Task to complete:
What follows is a set of entries. Repeat them exactly, but not their pictures.

Top of Source material

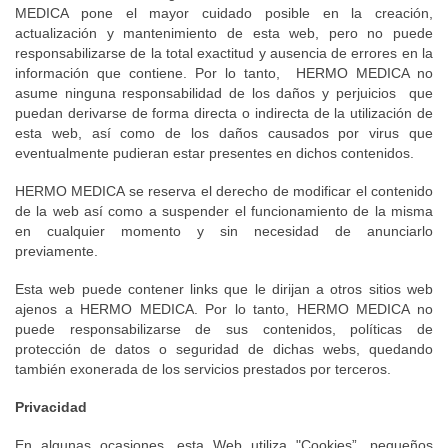
MEDICA pone el mayor cuidado posible en la creación,
actualización y mantenimiento de esta web, pero no puede
responsabilizarse de la total exactitud y ausencia de errores en la
información que contiene. Por lo tanto, HERMO MEDICA no
asume ninguna responsabilidad de los daños y perjuicios que
puedan derivarse de forma directa o indirecta de la utilización de
esta web, así como de los daños causados por virus que
eventualmente pudieran estar presentes en dichos contenidos.
HERMO MEDICA se reserva el derecho de modificar el contenido
de la web así como a suspender el funcionamiento de la misma
en cualquier momento y sin necesidad de anunciarlo
previamente.
Esta web puede contener links que le dirijan a otros sitios web
ajenos a HERMO MEDICA. Por lo tanto, HERMO MEDICA no
puede responsabilizarse de sus contenidos, políticas de
protección de datos o seguridad de dichas webs, quedando
también exonerada de los servicios prestados por terceros.
Privacidad
En algunas ocasiones, esta Web utiliza "Cookies”, pequeños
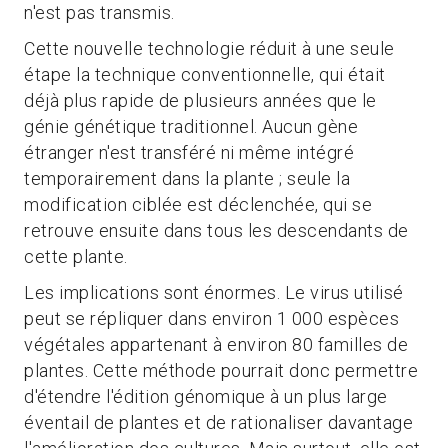
n'est pas transmis.
Cette nouvelle technologie réduit à une seule
étape la technique conventionnelle, qui était
déjà plus rapide de plusieurs années que le
génie génétique traditionnel. Aucun gène
étranger n'est transféré ni même intégré
temporairement dans la plante ; seule la
modification ciblée est déclenchée, qui se
retrouve ensuite dans tous les descendants de
cette plante.
Les implications sont énormes. Le virus utilisé
peut se répliquer dans environ 1 000 espèces
végétales appartenant à environ 80 familles de
plantes. Cette méthode pourrait donc permettre
d'étendre l'édition génomique à un plus large
éventail de plantes et de rationaliser davantage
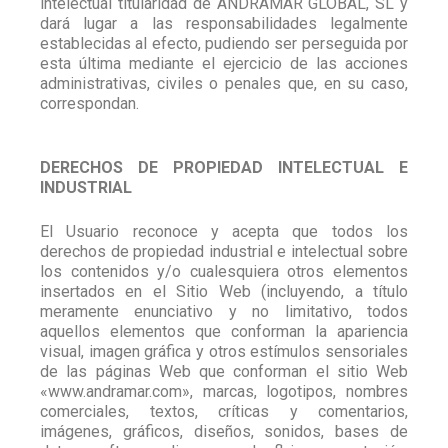
intelectual titularidad de ANDRAMAR GLOBAL, SL y
dará lugar a las responsabilidades legalmente
establecidas al efecto, pudiendo ser perseguida por
esta última mediante el ejercicio de las acciones
administrativas, civiles o penales que, en su caso,
correspondan.
DERECHOS DE PROPIEDAD INTELECTUAL E
INDUSTRIAL
El Usuario reconoce y acepta que todos los
derechos de propiedad industrial e intelectual sobre
los contenidos y/o cualesquiera otros elementos
insertados en el Sitio Web (incluyendo, a título
meramente enunciativo y no limitativo, todos
aquellos elementos que conforman la apariencia
visual, imagen gráfica y otros estímulos sensoriales
de las páginas Web que conforman el sitio Web
«www.andramar.com», marcas, logotipos, nombres
comerciales, textos, críticas y comentarios,
imágenes, gráficos, diseños, sonidos, bases de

Bottom of Source material

Result for this task:
MEDICA pone el mayor cuidado posible en la creación,
actualización y mantenimiento de esta web, pero no puede
responsabilizarse de la total exactitud y ausencia de errores en la
información que contiene. Por lo tanto, HERMO MEDICA no
asume ninguna responsabilidad de los daños y perjuicios que
puedan derivarse de forma directa o indirecta de la utilización de
esta web, así como de los daños causados por virus que
eventualmente pudieran estar presentes en dichos contenidos.
HERMO MEDICA se reserva el derecho de modificar el contenido
de la web así como a suspender el funcionamiento de la misma
en cualquier momento y sin necesidad de anunciarlo
previamente.
Esta web puede contener links que le dirijan a otros sitios web
ajenos a HERMO MEDICA. Por lo tanto, HERMO MEDICA no
puede responsabilizarse de sus contenidos, políticas de
protección de datos o seguridad de dichas webs, quedando
también exonerada de los servicios prestados por terceros.
Privacidad
En algunas ocasiones, esta Web utiliza "Cookies”, pequeños
n'est pas transmis.
Cette nouvelle technologie réduit à une seule
étape la technique conventionnelle, qui était
déjà plus rapide de plusieurs années que le
génie génétique traditionnel. Aucun gène
étranger n'est transféré ni même intégré
temporairement dans la plante ; seule la
modification ciblée est déclenchée, qui se
retrouve ensuite dans tous les descendants de
cette plante.
Les implications sont énormes. Le virus utilisé
peut se répliquer dans environ 1 000 espèces
végétales appartenant à environ 80 familles de
plantes. Cette méthode pourrait donc permettre
d'étendre l'édition génomique à un plus large
éventail de plantes et de rationaliser davantage
intelectual titularidad de ANDRAMAR GLOBAL, SL y
dará lugar a las responsabilidades legalmente
establecidas al efecto, pudiendo ser perseguida por
esta última mediante el ejercicio de las acciones
administrativas, civiles o penales que, en su caso,
correspondan.
DERECHOS DE PROPIEDAD INTELECTUAL E
INDUSTRIAL
El Usuario reconoce y acepta que todos los
derechos de propiedad industrial e intelectual sobre
los contenidos y/o cualesquiera otros elementos
insertados en el Sitio Web (incluyendo, a título
meramente enunciativo y no limitativo, todos
aquellos elementos que conforman la apariencia
visual, imagen gráfica y otros estímulos sensoriales
de las páginas Web que conforman el sitio Web
«www.andramar.com», marcas, logotipos, nombres
comerciales, textos, críticas y comentarios,
imágenes, gráficos, diseños, sonidos, bases de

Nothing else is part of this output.